[Data extracted from a collection]
--- START ---

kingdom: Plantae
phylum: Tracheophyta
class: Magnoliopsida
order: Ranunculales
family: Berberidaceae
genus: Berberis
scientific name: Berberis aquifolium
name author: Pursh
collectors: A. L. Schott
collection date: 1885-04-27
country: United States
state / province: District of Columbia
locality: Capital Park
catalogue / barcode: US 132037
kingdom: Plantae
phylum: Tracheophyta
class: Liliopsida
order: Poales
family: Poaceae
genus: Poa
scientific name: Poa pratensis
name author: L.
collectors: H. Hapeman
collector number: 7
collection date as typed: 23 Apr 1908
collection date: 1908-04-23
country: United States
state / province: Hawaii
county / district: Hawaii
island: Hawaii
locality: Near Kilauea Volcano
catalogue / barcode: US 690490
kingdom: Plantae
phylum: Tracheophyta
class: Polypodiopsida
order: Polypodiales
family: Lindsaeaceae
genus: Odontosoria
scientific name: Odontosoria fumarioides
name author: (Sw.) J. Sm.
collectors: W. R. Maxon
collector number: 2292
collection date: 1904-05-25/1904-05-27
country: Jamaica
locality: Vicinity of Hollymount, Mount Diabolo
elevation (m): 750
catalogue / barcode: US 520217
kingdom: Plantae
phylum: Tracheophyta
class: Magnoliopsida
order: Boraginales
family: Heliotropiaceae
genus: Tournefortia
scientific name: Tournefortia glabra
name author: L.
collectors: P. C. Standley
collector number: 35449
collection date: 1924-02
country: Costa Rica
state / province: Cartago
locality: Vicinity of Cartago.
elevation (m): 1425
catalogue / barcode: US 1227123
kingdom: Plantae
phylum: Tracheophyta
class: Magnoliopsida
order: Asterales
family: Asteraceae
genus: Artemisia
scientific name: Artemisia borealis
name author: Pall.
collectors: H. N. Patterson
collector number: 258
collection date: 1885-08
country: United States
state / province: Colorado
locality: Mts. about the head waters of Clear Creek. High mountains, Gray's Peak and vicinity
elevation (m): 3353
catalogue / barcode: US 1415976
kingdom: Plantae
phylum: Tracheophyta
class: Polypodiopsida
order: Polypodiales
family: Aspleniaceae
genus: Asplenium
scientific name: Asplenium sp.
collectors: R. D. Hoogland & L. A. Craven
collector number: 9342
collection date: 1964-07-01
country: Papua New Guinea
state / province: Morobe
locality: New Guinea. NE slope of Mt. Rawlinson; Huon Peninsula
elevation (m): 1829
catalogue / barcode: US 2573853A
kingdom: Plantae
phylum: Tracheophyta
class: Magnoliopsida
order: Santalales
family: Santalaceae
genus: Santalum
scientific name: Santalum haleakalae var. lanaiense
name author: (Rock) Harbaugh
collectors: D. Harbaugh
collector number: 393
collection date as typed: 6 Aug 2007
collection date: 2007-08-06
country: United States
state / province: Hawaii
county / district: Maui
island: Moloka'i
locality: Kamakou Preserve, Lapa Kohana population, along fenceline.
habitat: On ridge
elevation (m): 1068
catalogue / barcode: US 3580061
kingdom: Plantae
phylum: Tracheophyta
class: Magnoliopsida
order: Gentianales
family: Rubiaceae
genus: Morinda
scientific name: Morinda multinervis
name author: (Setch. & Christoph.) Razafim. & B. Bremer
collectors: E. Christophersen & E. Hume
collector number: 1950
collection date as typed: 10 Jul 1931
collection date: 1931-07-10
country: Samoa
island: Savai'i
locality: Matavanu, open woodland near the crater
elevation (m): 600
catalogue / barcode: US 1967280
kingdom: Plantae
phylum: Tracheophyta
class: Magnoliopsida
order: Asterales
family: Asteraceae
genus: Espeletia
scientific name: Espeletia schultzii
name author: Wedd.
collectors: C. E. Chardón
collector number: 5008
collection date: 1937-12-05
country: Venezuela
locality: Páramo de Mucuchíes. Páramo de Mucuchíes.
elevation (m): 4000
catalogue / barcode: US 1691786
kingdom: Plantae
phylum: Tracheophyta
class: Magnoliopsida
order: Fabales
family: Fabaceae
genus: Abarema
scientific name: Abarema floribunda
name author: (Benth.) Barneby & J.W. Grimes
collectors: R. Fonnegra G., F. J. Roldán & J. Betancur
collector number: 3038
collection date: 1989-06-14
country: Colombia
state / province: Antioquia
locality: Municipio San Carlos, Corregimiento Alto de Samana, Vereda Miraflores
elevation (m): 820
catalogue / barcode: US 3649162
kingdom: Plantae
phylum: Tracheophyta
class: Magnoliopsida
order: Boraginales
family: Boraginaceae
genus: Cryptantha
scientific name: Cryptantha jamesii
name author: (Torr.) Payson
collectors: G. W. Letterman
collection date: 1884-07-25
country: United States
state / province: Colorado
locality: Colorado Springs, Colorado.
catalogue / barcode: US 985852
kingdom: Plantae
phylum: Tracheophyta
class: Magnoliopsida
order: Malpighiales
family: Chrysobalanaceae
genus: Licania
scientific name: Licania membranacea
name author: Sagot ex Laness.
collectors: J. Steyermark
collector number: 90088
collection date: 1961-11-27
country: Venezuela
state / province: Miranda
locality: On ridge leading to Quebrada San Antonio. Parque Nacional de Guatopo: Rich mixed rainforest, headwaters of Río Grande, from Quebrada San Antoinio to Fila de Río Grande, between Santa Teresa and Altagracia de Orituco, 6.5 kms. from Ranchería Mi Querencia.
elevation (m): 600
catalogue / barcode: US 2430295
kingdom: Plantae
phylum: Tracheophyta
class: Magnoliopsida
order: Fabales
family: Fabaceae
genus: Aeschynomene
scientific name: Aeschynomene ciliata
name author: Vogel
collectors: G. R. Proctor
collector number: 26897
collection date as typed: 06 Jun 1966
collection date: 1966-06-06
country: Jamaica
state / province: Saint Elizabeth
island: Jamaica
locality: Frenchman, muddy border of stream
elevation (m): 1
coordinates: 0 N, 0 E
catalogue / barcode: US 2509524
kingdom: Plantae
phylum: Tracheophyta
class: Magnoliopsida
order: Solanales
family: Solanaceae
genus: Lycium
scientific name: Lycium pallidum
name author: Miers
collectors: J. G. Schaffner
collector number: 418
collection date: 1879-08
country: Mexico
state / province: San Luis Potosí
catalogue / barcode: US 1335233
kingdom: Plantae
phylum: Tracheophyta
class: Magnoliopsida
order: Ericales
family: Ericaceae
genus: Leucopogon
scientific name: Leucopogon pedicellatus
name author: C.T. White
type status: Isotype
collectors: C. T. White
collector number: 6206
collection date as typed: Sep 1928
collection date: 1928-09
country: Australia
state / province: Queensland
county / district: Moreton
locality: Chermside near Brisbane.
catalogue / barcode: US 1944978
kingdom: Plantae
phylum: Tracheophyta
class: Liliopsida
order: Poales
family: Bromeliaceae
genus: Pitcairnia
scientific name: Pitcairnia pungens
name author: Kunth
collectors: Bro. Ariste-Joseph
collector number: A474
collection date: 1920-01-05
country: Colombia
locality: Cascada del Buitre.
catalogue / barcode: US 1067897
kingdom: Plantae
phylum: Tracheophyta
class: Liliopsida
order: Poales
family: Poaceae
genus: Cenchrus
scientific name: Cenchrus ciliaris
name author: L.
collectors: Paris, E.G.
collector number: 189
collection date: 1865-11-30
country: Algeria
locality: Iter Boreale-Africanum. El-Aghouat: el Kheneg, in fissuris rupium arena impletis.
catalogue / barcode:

--- END ---

* **Exercise task**
Turn every line of the listing above into a JSON list of strings, one string per line. Leave out any blank lines.

* **Solution below**
[
  "kingdom: Plantae",
  "phylum: Tracheophyta",
  "class: Magnoliopsida",
  "order: Ranunculales",
  "family: Berberidaceae",
  "genus: Berberis",
  "scientific name: Berberis aquifolium",
  "name author: Pursh",
  "collectors: A. L. Schott",
  "collection date: 1885-04-27",
  "country: United States",
  "state / province: District of Columbia",
  "locality: Capital Park",
  "catalogue / barcode: US 132037",
  "kingdom: Plantae",
  "phylum: Tracheophyta",
  "class: Liliopsida",
  "order: Poales",
  "family: Poaceae",
  "genus: Poa",
  "scientific name: Poa pratensis",
  "name author: L.",
  "collectors: H. Hapeman",
  "collector number: 7",
  "collection date as typed: 23 Apr 1908",
  "collection date: 1908-04-23",
  "country: United States",
  "state / province: Hawaii",
  "county / district: Hawaii",
  "island: Hawaii",
  "locality: Near Kilauea Volcano",
  "catalogue / barcode: US 690490",
  "kingdom: Plantae",
  "phylum: Tracheophyta",
  "class: Polypodiopsida",
  "order: Polypodiales",
  "family: Lindsaeaceae",
  "genus: Odontosoria",
  "scientific name: Odontosoria fumarioides",
  "name author: (Sw.) J. Sm.",
  "collectors: W. R. Maxon",
  "collector number: 2292",
  "collection date: 1904-05-25/1904-05-27",
  "country: Jamaica",
  "locality: Vicinity of Hollymount, Mount Diabolo",
  "elevation (m): 750",
  "catalogue / barcode: US 520217",
  "kingdom: Plantae",
  "phylum: Tracheophyta",
  "class: Magnoliopsida",
  "order: Boraginales",
  "family: Heliotropiaceae",
  "genus: Tournefortia",
  "scientific name: Tournefortia glabra",
  "name author: L.",
  "collectors: P. C. Standley",
  "collector number: 35449",
  "collection date: 1924-02",
  "country: Costa Rica",
  "state / province: Cartago",
  "locality: Vicinity of Cartago.",
  "elevation (m): 1425",
  "catalogue / barcode: US 1227123",
  "kingdom: Plantae",
  "phylum: Tracheophyta",
  "class: Magnoliopsida",
  "order: Asterales",
  "family: Asteraceae",
  "genus: Artemisia",
  "scientific name: Artemisia borealis",
  "name author: Pall.",
  "collectors: H. N. Patterson",
  "collector number: 258",
  "collection date: 1885-08",
  "country: United States",
  "state / province: Colorado",
  "locality: Mts. about the head waters of Clear Creek. High mountains, Gray's Peak and vicinity",
  "elevation (m): 3353",
  "catalogue / barcode: US 1415976",
  "kingdom: Plantae",
  "phylum: Tracheophyta",
  "class: Polypodiopsida",
  "order: Polypodiales",
  "family: Aspleniaceae",
  "genus: Asplenium",
  "scientific name: Asplenium sp.",
  "collectors: R. D. Hoogland & L. A. Craven",
  "collector number: 9342",
  "collection date: 1964-07-01",
  "country: Papua New Guinea",
  "state / province: Morobe",
  "locality: New Guinea. NE slope of Mt. Rawlinson; Huon Peninsula",
  "elevation (m): 1829",
  "catalogue / barcode: US 2573853A",
  "kingdom: Plantae",
  "phylum: Tracheophyta",
  "class: Magnoliopsida",
  "order: Santalales",
  "family: Santalaceae",
  "genus: Santalum",
  "scientific name: Santalum haleakalae var. lanaiense",
  "name author: (Rock) Harbaugh",
  "collectors: D. Harbaugh",
  "collector number: 393",
  "collection date as typed: 6 Aug 2007",
  "collection date: 2007-08-06",
  "country: United States",
  "state / province: Hawaii",
  "county / district: Maui",
  "island: Moloka'i",
  "locality: Kamakou Preserve, Lapa Kohana population, along fenceline.",
  "habitat: On ridge",
  "elevation (m): 1068",
  "catalogue / barcode: US 3580061",
  "kingdom: Plantae",
  "phylum: Tracheophyta",
  "class: Magnoliopsida",
  "order: Gentianales",
  "family: Rubiaceae",
  "genus: Morinda",
  "scientific name: Morinda multinervis",
  "name author: (Setch. & Christoph.) Razafim. & B. Bremer",
  "collectors: E. Christophersen & E. Hume",
  "collector number: 1950",
  "collection date as typed: 10 Jul 1931",
  "collection date: 1931-07-10",
  "country: Samoa",
  "island: Savai'i",
  "locality: Matavanu, open woodland near the crater",
  "elevation (m): 600",
  "catalogue / barcode: US 1967280",
  "kingdom: Plantae",
  "phylum: Tracheophyta",
  "class: Magnoliopsida",
  "order: Asterales",
  "family: Asteraceae",
  "genus: Espeletia",
  "scientific name: Espeletia schultzii",
  "name author: Wedd.",
  "collectors: C. E. Chardón",
  "collector number: 5008",
  "collection date: 1937-12-05",
  "country: Venezuela",
  "locality: Páramo de Mucuchíes. Páramo de Mucuchíes.",
  "elevation (m): 4000",
  "catalogue / barcode: US 1691786",
  "kingdom: Plantae",
  "phylum: Tracheophyta",
  "class: Magnoliopsida",
  "order: Fabales",
  "family: Fabaceae",
  "genus: Abarema",
  "scientific name: Abarema floribunda",
  "name author: (Benth.) Barneby & J.W. Grimes",
  "collectors: R. Fonnegra G., F. J. Roldán & J. Betancur",
  "collector number: 3038",
  "collection date: 1989-06-14",
  "country: Colombia",
  "state / province: Antioquia",
  "locality: Municipio San Carlos, Corregimiento Alto de Samana, Vereda Miraflores",
  "elevation (m): 820",
  "catalogue / barcode: US 3649162",
  "kingdom: Plantae",
  "phylum: Tracheophyta",
  "class: Magnoliopsida",
  "order: Boraginales",
  "family: Boraginaceae",
  "genus: Cryptantha",
  "scientific name: Cryptantha jamesii",
  "name author: (Torr.) Payson",
  "collectors: G. W. Letterman",
  "collection date: 1884-07-25",
  "country: United States",
  "state / province: Colorado",
  "locality: Colorado Springs, Colorado.",
  "catalogue / barcode: US 985852",
  "kingdom: Plantae",
  "phylum: Tracheophyta",
  "class: Magnoliopsida",
  "order: Malpighiales",
  "family: Chrysobalanaceae",
  "genus: Licania",
  "scientific name: Licania membranacea",
  "name author: Sagot ex Laness.",
  "collectors: J. Steyermark",
  "collector number: 90088",
  "collection date: 1961-11-27",
  "country: Venezuela",
  "state / province: Miranda",
  "locality: On ridge leading to Quebrada San Antonio. Parque Nacional de Guatopo: Rich mixed rainforest, headwaters of Río Grande, from Quebrada San Antoinio to Fila de Río Grande, between Santa Teresa and Altagracia de Orituco, 6.5 kms. from Ranchería Mi Querencia.",
  "elevation (m): 600",
  "catalogue / barcode: US 2430295",
  "kingdom: Plantae",
  "phylum: Tracheophyta",
  "class: Magnoliopsida",
  "order: Fabales",
  "family: Fabaceae",
  "genus: Aeschynomene",
  "scientific name: Aeschynomene ciliata",
  "name author: Vogel",
  "collectors: G. R. Proctor",
  "collector number: 26897",
  "collection date as typed: 06 Jun 1966",
  "collection date: 1966-06-06",
  "country: Jamaica",
  "state / province: Saint Elizabeth",
  "island: Jamaica",
  "locality: Frenchman, muddy border of stream",
  "elevation (m): 1",
  "coordinates: 0 N, 0 E",
  "catalogue / barcode: US 2509524",
  "kingdom: Plantae",
  "phylum: Tracheophyta",
  "class: Magnoliopsida",
  "order: Solanales",
  "family: Solanaceae",
  "genus: Lycium",
  "scientific name: Lycium pallidum",
  "name author: Miers",
  "collectors: J. G. Schaffner",
  "collector number: 418",
  "collection date: 1879-08",
  "country: Mexico",
  "state / province: San Luis Potosí",
  "catalogue / barcode: US 1335233",
  "kingdom: Plantae",
  "phylum: Tracheophyta",
  "class: Magnoliopsida",
  "order: Ericales",
  "family: Ericaceae",
  "genus: Leucopogon",
  "scientific name: Leucopogon pedicellatus",
  "name author: C.T. White",
  "type status: Isotype",
  "collectors: C. T. White",
  "collector number: 6206",
  "collection date as typed: Sep 1928",
  "collection date: 1928-09",
  "country: Australia",
  "state / province: Queensland",
  "county / district: Moreton",
  "locality: Chermside near Brisbane.",
  "catalogue / barcode: US 1944978",
  "kingdom: Plantae",
  "phylum: Tracheophyta",
  "class: Liliopsida",
  "order: Poales",
  "family: Bromeliaceae",
  "genus: Pitcairnia",
  "scientific name: Pitcairnia pungens",
  "name author: Kunth",
  "collectors: Bro. Ariste-Joseph",
  "collector number: A474",
  "collection date: 1920-01-05",
  "country: Colombia",
  "locality: Cascada del Buitre.",
  "catalogue / barcode: US 1067897",
  "kingdom: Plantae",
  "phylum: Tracheophyta",
  "class: Liliopsida",
  "order: Poales",
  "family: Poaceae",
  "genus: Cenchrus",
  "scientific name: Cenchrus ciliaris",
  "name author: L.",
  "collectors: Paris, E.G.",
  "collector number: 189",
  "collection date: 1865-11-30",
  "country: Algeria",
  "locality: Iter Boreale-Africanum. El-Aghouat: el Kheneg, in fissuris rupium arena impletis.",
  "catalogue / barcode:"
]